Task details →
Exclude the pictures and repeat all of the data exactly.

Saved entries:
----

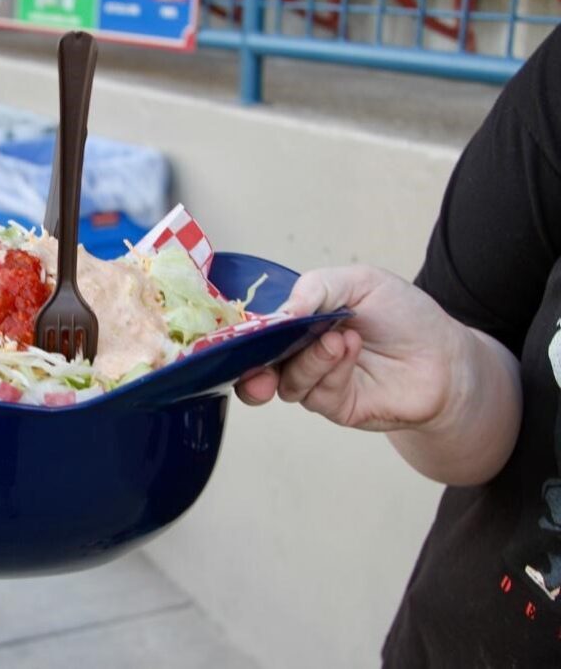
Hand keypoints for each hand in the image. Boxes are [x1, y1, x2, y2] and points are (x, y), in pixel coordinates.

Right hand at [236, 265, 466, 432]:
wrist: (446, 355)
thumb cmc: (405, 315)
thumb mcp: (360, 282)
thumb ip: (317, 287)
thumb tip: (282, 311)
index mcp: (298, 323)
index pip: (256, 331)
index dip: (243, 334)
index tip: (241, 331)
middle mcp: (300, 354)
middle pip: (256, 366)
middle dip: (250, 364)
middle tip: (256, 357)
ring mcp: (316, 382)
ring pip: (287, 381)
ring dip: (308, 359)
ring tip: (338, 338)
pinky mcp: (335, 406)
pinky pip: (316, 394)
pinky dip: (330, 369)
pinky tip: (350, 349)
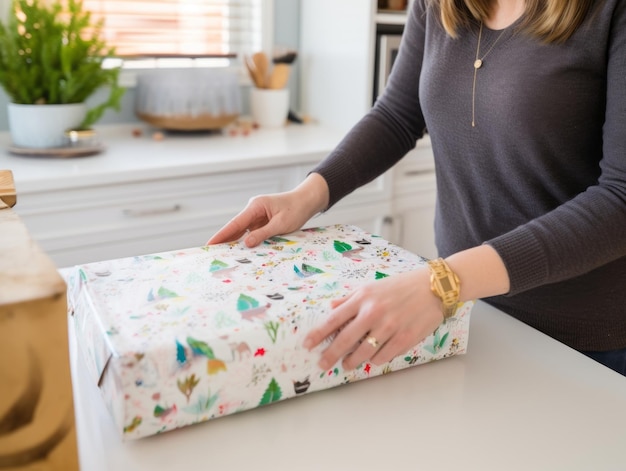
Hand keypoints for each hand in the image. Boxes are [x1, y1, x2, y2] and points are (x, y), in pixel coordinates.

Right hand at [207, 173, 328, 246]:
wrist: (307, 201)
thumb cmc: (296, 209)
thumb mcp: (281, 224)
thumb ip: (263, 233)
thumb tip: (246, 243)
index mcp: (256, 206)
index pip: (235, 223)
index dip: (222, 235)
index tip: (210, 244)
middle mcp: (253, 210)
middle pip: (235, 227)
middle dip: (224, 240)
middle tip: (211, 254)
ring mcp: (257, 216)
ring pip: (243, 231)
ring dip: (235, 242)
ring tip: (223, 256)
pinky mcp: (262, 221)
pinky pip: (252, 233)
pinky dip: (247, 241)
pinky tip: (241, 252)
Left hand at [303, 268, 443, 370]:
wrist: (433, 288)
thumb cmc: (401, 286)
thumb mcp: (372, 286)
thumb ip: (350, 299)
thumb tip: (331, 308)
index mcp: (363, 298)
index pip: (334, 319)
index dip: (318, 334)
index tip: (307, 344)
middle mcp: (374, 313)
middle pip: (345, 340)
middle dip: (330, 355)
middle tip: (322, 364)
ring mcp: (390, 327)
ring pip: (363, 353)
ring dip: (352, 361)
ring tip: (347, 364)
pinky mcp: (405, 339)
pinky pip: (383, 356)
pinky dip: (375, 359)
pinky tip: (373, 358)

----

Solution to the problem →
Hand keypoints for each hand in the image. Boxes are [x1, y1, x2, y2] and points are (x, y), in pixel coordinates.

Right hand at [236, 265, 466, 432]:
wrist: (446, 355)
thumb cmc: (405, 315)
thumb mcp: (360, 282)
thumb ip: (317, 287)
thumb tip: (282, 311)
index mcp: (298, 323)
index pip: (256, 331)
index dip: (243, 334)
index tip: (241, 331)
middle mcp: (300, 354)
middle pip: (256, 366)
middle dip: (250, 364)
middle tip: (256, 357)
ring mcp: (316, 382)
ring pip: (287, 381)
ring dip: (308, 359)
ring tip: (338, 338)
pinky mcp: (335, 406)
pinky pip: (316, 394)
pinky dip: (330, 369)
pinky tip: (350, 349)
Hand keypoints for each hand in the image. Boxes are [x1, y1, x2, y2] and points are (x, y), in pixel coordinates.

Right hand at [207, 173, 328, 246]:
wrist: (307, 201)
thumb cmc: (296, 209)
thumb mcp: (281, 224)
thumb ip: (263, 233)
thumb tip: (246, 243)
index mcp: (256, 206)
index pip: (235, 223)
index dip: (222, 235)
index tip: (210, 244)
middle mcp: (253, 210)
middle pip: (235, 227)
middle dip: (224, 240)
middle tip: (211, 254)
ring mcp: (257, 216)
ring pip: (243, 231)
ring dip: (235, 242)
ring tip: (223, 256)
pinky mcp: (262, 221)
pinky pip: (252, 233)
pinky dip: (247, 241)
pinky tip: (241, 252)
Left hand at [303, 268, 443, 370]:
wrist: (433, 288)
thumb cmc: (401, 286)
thumb mcp: (372, 286)
thumb ip: (350, 299)
thumb tip: (331, 308)
index mcp: (363, 298)
index pip: (334, 319)
index dip: (318, 334)
index tip: (307, 344)
middle mcp: (374, 313)
middle pip: (345, 340)
middle dip: (330, 355)
middle tip: (322, 364)
ring mcp: (390, 327)
ring pip: (363, 353)
ring dip: (352, 361)
ring tip: (347, 364)
pinky mcp: (405, 339)
pinky pip: (383, 356)
pinky dip: (375, 359)
pinky tip: (373, 358)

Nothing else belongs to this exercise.